=== PROBLEM STATEMENT ===
Please repeat every one of the items below word for word, leaving the pictures out of your answer.

------ RECORDED DATA ------

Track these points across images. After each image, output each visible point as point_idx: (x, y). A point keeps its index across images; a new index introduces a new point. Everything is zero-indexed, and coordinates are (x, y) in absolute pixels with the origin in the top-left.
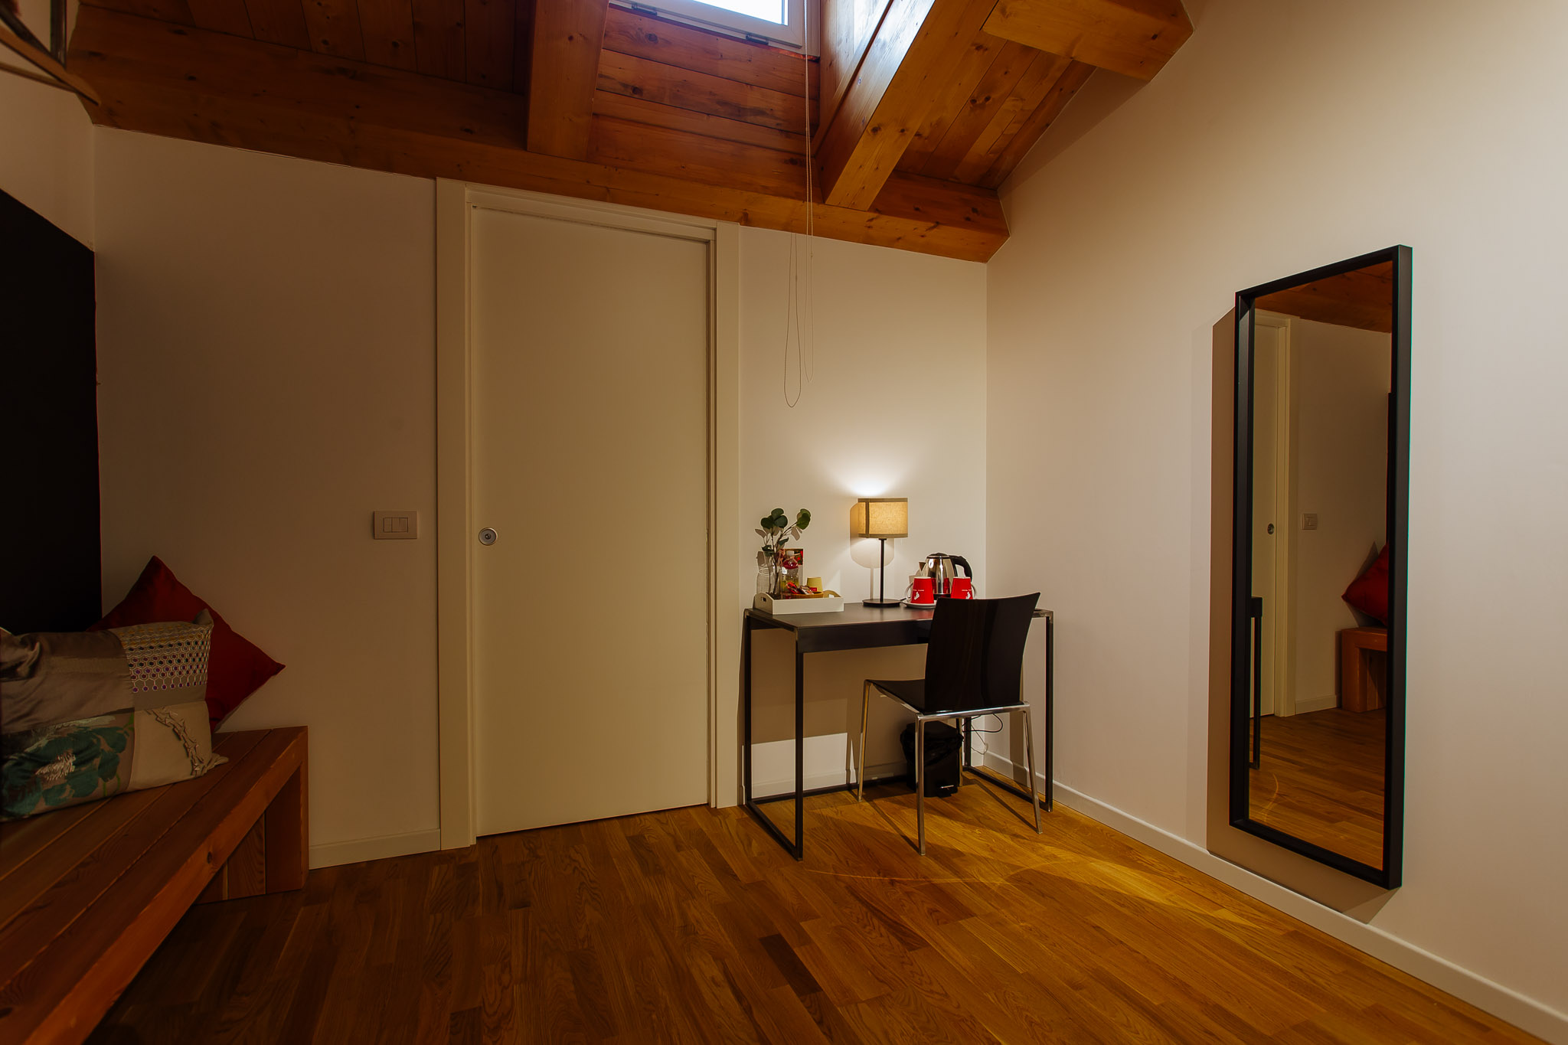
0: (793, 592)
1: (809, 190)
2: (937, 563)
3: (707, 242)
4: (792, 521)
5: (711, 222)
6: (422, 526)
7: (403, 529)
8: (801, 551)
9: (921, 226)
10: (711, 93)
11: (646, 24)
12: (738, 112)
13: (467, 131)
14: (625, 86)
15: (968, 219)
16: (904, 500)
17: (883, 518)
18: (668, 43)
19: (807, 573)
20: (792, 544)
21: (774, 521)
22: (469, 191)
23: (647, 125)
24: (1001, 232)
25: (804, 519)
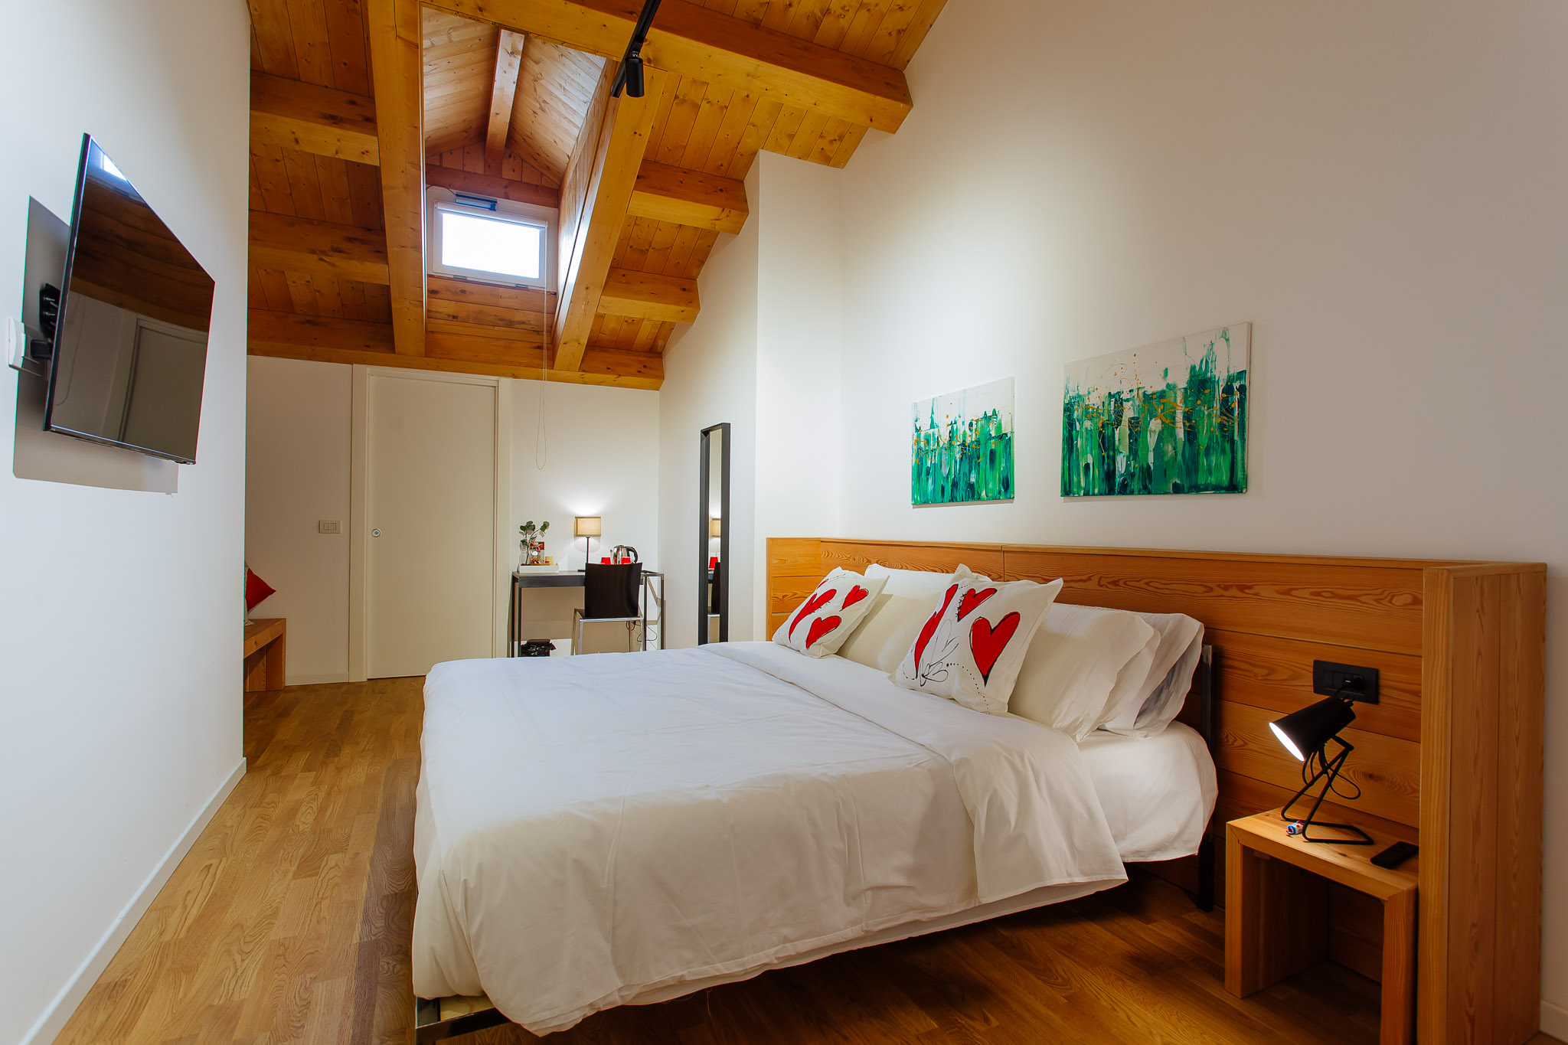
0: (534, 562)
1: (545, 363)
2: (618, 550)
3: (495, 387)
4: (538, 527)
5: (497, 377)
6: (343, 527)
7: (333, 528)
8: (543, 543)
9: (612, 377)
10: (495, 315)
11: (461, 285)
12: (510, 324)
13: (367, 346)
14: (449, 316)
15: (640, 372)
16: (600, 518)
17: (586, 527)
18: (471, 293)
19: (547, 553)
20: (539, 539)
21: (528, 527)
22: (369, 369)
23: (459, 335)
24: (662, 377)
25: (545, 526)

------

=== SOLUTION TO THIS EXERCISE ===
Track these points across images. After each image, output each visible point as point_idx: (x, y). A point keeps its index across images; a new index introduces a new point. Everything is zero-indexed, and coordinates are (x, y) in absolute pixels with the origin in the top-left.
0: (793, 592)
1: (809, 190)
2: (937, 563)
3: (707, 242)
4: (792, 521)
5: (711, 222)
6: (422, 526)
7: (403, 529)
8: (801, 551)
9: (921, 226)
10: (711, 93)
11: (646, 24)
12: (738, 112)
13: (467, 131)
14: (625, 86)
15: (968, 219)
16: (904, 500)
17: (883, 518)
18: (668, 43)
19: (807, 573)
20: (792, 544)
21: (774, 521)
22: (469, 191)
23: (647, 125)
24: (1001, 232)
25: (804, 519)
0: (534, 562)
1: (545, 363)
2: (618, 550)
3: (495, 387)
4: (538, 527)
5: (497, 377)
6: (343, 527)
7: (333, 528)
8: (543, 543)
9: (612, 377)
10: (495, 315)
11: (461, 285)
12: (510, 324)
13: (367, 346)
14: (449, 316)
15: (640, 372)
16: (600, 518)
17: (586, 527)
18: (471, 293)
19: (547, 553)
20: (539, 539)
21: (528, 527)
22: (369, 369)
23: (459, 335)
24: (662, 377)
25: (545, 526)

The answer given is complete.